Images within the entries are to be omitted; the remainder must be reproduced exactly.

*** RECORD EXTRACTS Section Begins ***

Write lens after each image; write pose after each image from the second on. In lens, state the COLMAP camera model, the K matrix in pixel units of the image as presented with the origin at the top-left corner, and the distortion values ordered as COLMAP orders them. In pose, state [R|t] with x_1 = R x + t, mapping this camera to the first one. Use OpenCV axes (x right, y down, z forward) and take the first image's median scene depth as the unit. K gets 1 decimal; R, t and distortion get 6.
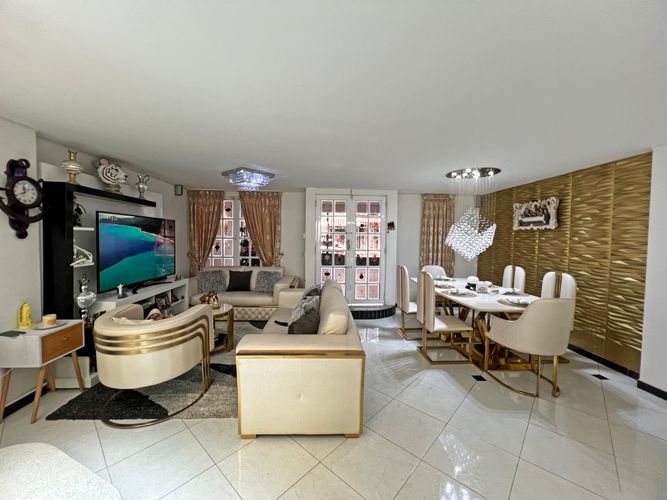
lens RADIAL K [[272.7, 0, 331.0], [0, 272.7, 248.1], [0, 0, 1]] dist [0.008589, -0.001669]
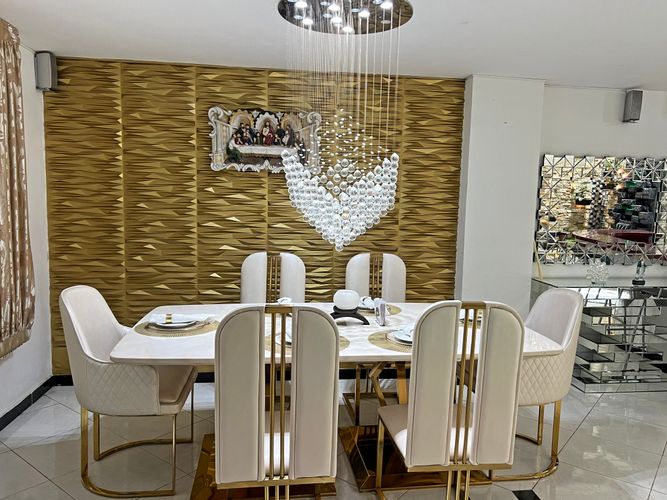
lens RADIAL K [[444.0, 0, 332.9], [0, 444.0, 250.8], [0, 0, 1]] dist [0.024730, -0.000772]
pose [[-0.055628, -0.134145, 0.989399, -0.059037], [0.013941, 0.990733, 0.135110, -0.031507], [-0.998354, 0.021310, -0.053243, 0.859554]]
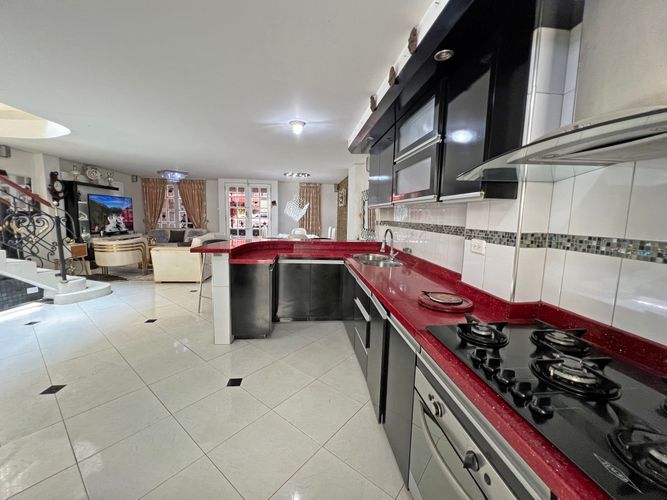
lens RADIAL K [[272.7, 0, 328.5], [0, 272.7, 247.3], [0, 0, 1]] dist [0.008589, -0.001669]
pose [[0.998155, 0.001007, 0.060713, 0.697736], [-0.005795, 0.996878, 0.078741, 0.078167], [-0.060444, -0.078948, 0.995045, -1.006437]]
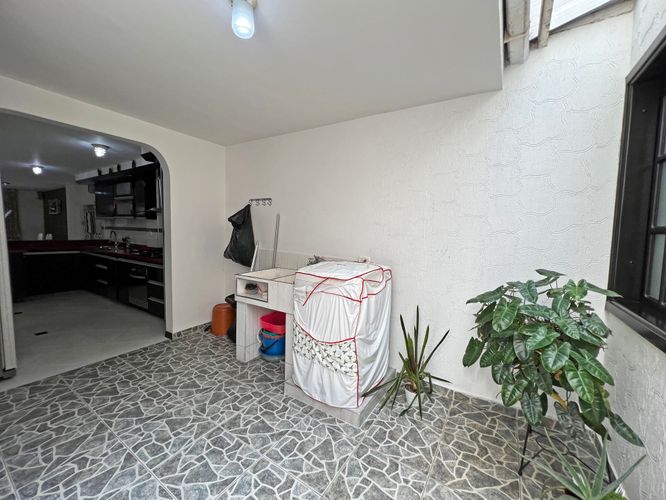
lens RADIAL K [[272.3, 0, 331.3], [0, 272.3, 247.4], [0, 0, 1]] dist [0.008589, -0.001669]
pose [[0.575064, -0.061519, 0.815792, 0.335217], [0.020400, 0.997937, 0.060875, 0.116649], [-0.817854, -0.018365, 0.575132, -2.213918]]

*** RECORD EXTRACTS Section Ends ***

OUTPUT BELOW:
Write lens after each image; write pose after each image from the second on. In lens, state the COLMAP camera model, the K matrix in pixel units of the image as presented with the origin at the top-left corner, and the distortion values ordered as COLMAP orders them. In pose, state [R|t] with x_1 = R x + t, mapping this camera to the first one. Use OpenCV axes (x right, y down, z forward) and take the first image's median scene depth as the unit. K gets 1 decimal; R, t and distortion get 6.
lens RADIAL K [[272.7, 0, 331.0], [0, 272.7, 248.1], [0, 0, 1]] dist [0.008589, -0.001669]
lens RADIAL K [[444.0, 0, 332.9], [0, 444.0, 250.8], [0, 0, 1]] dist [0.024730, -0.000772]
pose [[-0.055628, -0.134145, 0.989399, -0.059037], [0.013941, 0.990733, 0.135110, -0.031507], [-0.998354, 0.021310, -0.053243, 0.859554]]
lens RADIAL K [[272.7, 0, 328.5], [0, 272.7, 247.3], [0, 0, 1]] dist [0.008589, -0.001669]
pose [[0.998155, 0.001007, 0.060713, 0.697736], [-0.005795, 0.996878, 0.078741, 0.078167], [-0.060444, -0.078948, 0.995045, -1.006437]]
lens RADIAL K [[272.3, 0, 331.3], [0, 272.3, 247.4], [0, 0, 1]] dist [0.008589, -0.001669]
pose [[0.575064, -0.061519, 0.815792, 0.335217], [0.020400, 0.997937, 0.060875, 0.116649], [-0.817854, -0.018365, 0.575132, -2.213918]]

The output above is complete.